## Input material
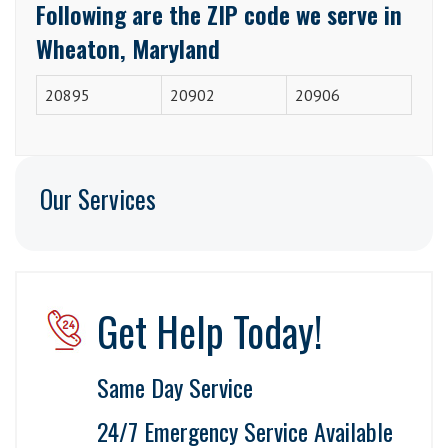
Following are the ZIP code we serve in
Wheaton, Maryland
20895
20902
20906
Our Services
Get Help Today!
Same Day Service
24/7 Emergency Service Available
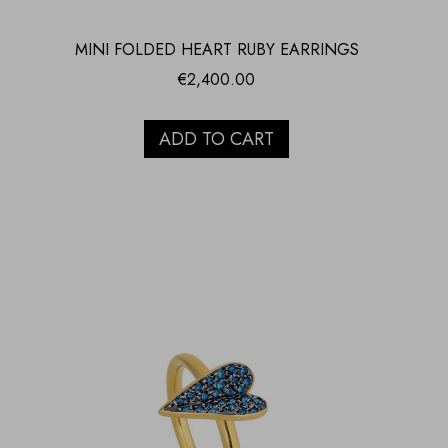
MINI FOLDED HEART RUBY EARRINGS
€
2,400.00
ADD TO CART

...

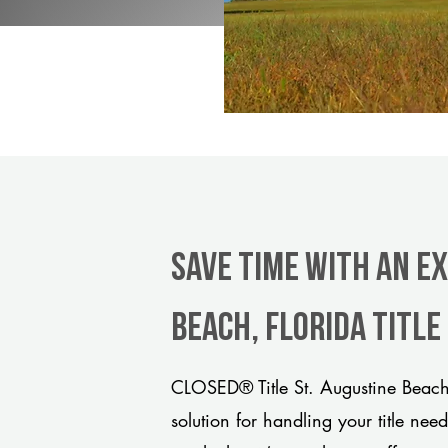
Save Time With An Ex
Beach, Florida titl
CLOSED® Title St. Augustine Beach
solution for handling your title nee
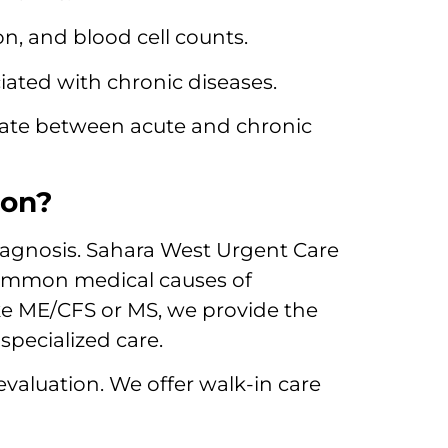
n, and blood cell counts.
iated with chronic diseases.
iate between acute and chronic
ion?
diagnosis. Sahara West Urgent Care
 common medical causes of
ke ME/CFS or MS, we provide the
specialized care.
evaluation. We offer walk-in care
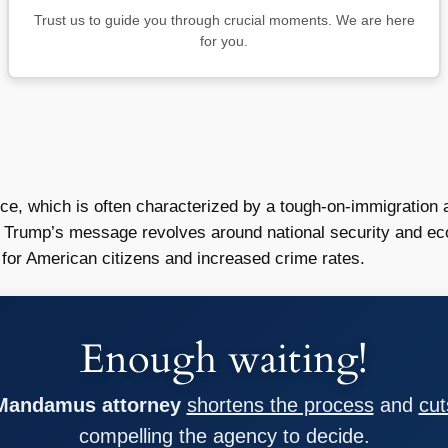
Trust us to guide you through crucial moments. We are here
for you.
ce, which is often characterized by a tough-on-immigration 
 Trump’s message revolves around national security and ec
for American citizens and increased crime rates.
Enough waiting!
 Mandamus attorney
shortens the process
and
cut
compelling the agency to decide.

## Exercise details
Filter the lines above, keeping each one that contains the string "Beach".

## Response to this exercise
Beach, Florida titl
CLOSED® Title St. Augustine Beach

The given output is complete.